EXTRACTED ENTRIES.

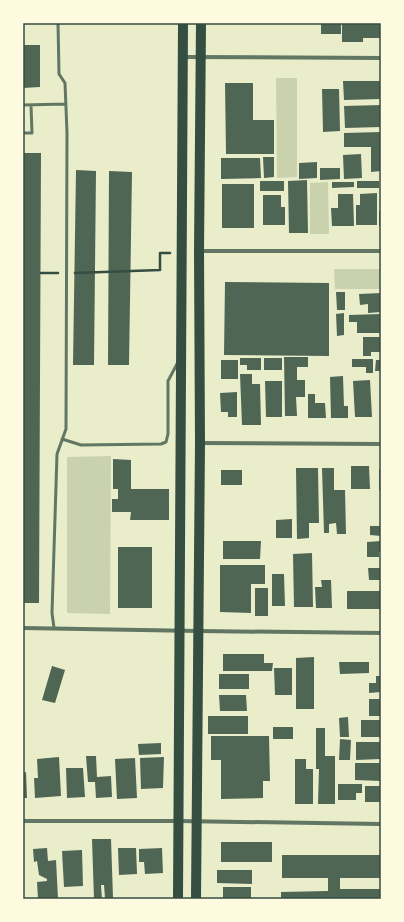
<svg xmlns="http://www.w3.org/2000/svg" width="404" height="922" viewBox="0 0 404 922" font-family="Raleway,sans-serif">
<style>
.green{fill:#cad2ad}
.building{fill:#4f6655}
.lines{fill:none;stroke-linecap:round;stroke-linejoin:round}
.path{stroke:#344e41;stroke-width:2.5}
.service{stroke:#617663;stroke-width:3}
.minor{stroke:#617663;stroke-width:4}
.primary{stroke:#344e41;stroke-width:10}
.neatline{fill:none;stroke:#344e41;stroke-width:1.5}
</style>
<rect width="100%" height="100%" fill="#e9edc9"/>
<path class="green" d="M276,78H297V177L277,178Z
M328,182L329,234H310V183Z
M334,269H381V289H335Z
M111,456L110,614L67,613V457Z"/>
<path class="building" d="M321,23H341V34H321Z
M342,23H381V38H363V42H342Z
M23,45H40V87L23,88Z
M343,81H381V99L344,100Z
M225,83H253V120H274V154H226Z
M322,89H339L340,131L323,132Z
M381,105V127L345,128L344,106Z
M381,132V171L371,172V147H344V133Z
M23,153H41L39,603H23Z
M361,154L362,178L344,179L343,155Z
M263,157H274V177L264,178Z
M221,158H260L261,178L221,179Z
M317,162V178L299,179V163Z
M320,168H340V179L320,180Z
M76,170L96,171L94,365H73Z
M109,171L132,172L129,365H108Z
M307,180L308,233H289L288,181Z
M260,181H284V191H260Z
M357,181H379V188H357Z
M332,182H354V187L332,188Z
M222,184H254V228H222Z
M377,193V225H356V205H360V194Z
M338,194H353L354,226H332L331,208H338Z
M263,195H281V207H285V225H263Z
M379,211H381V226H379Z
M225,282L329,283V356L224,355Z
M336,292H345V310H337Z
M381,293V312L368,313V304L360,305L359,294Z
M344,313V335L337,336L336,314Z
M381,314V333H357V322H349V315Z
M363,337H381V352H371V356H363Z
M284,357H308V367H297V380H305V397H296L297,416H285Z
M240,358H261V370H247V365H240Z
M264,358H282V370H264Z
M352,359H373V373H366V367H352Z
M221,360H238V379H221Z
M376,360H381V371H375Z
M240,374H252V384H260L261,425H242Z
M343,376L344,406H348V418H331L330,377Z
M370,380L372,417H355L353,381Z
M265,381H282V417H266Z
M237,392V417H228V412H221L220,393Z
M308,394H315V403H325L326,418H308Z
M113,459L131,460V489H169V520H130L131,512H112V499H118V489H113Z
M351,466H369L370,489H351Z
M296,468H318L319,523H309V538L297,539Z
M322,468H334V490H345L346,534H337L336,523L329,524V533H324Z
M379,469H381V490H379Z
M221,470H242V485H221Z
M292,519V538H276V520Z
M370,526H381V536L370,535Z
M223,541H261L260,559H223Z
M381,541V552H379V557H367V542Z
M118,547H152V608H118Z
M312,553L313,607H294L293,554Z
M220,565H265V584H251V613L220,612Z
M368,568H381V580H369Z
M272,574H284L285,606H272Z
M321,580H331L332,608H316L315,587H322Z
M255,588H268V616H255Z
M347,591H381V609H347Z
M223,654H264V663H273L272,671H223Z
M314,657V709H296V658Z
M339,662H369V673L340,674Z
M52,666L65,670L55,703L42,700Z
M274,668H292V695H275Z
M219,674H249V689H219Z
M376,676H381V692L369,693V683H376Z
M219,695H246L247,711H220Z
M369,699H381V716H369Z
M208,716H248V734H208Z
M348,717L349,737H340L339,718Z
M361,720H381V737H361Z
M273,727H293V739H273Z
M316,728H325V756H335V804H318L319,769H316Z
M211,736H269L270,781H263V798L221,799V760H211Z
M340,739L351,740L350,760H339Z
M356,742H381V759L356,760Z
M161,743V754L139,755L138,744Z
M86,756H96L97,777L111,776L112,797L96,798L95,782H88Z
M59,757L61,796L35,798L34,778H38L37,759Z
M164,757L163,788L141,789L140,758Z
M135,758L137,798L117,799L115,759Z
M295,759H306V769H313V804H295Z
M355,763H381V781L355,780Z
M66,768H83L85,797L67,798Z
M26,772L27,798H23V773Z
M338,784H362V793H356V800H338Z
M365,786H381V802H365Z
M92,839H111L113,898H105L104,885H101L102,899H94Z
M221,842H272V862H221Z
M47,848L48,861L56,860L58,899H38L37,882L47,881V879L39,875L37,861L34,862L33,849Z
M118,848H136L137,874L119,875Z
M162,848L163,873L145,874L144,862H139V849Z
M82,850L83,886L64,887L62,851Z
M282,855H381V878H340V889H381V899H281V892L328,891V878H282Z
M217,870H252V884L217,883Z
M223,887H251V899H223Z"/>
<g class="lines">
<path class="path" d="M41,273H58
M75,273L160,270V253H170"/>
<path class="service" d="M23,105L66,104
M23,133H32L31,105
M62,439L81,445L161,444L166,442L168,434V381L178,362
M54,628L52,613L57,454L66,429L67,133L65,83L59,74L58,23"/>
<path class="minor" d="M183,57L381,58
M199,251H381
M200,443L381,444
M23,628L199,631L381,633
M23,821H179L381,824"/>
<path class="primary" d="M178,899L183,23
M196,899L200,443L199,251L201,23"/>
</g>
<rect width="404" height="922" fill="none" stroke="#fefae0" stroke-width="48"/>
<rect x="24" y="24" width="356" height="874" class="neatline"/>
</svg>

PROBLEM DESCRIPTION. An exact, line-for-line copy is required: from the line containing "M23,628L199,631L381,633" through the final line of the listing above, both included, with nothing else.

SOLUTION.
M23,628L199,631L381,633
M23,821H179L381,824"/>
<path class="primary" d="M178,899L183,23
M196,899L200,443L199,251L201,23"/>
</g>
<rect width="404" height="922" fill="none" stroke="#fefae0" stroke-width="48"/>
<rect x="24" y="24" width="356" height="874" class="neatline"/>
</svg>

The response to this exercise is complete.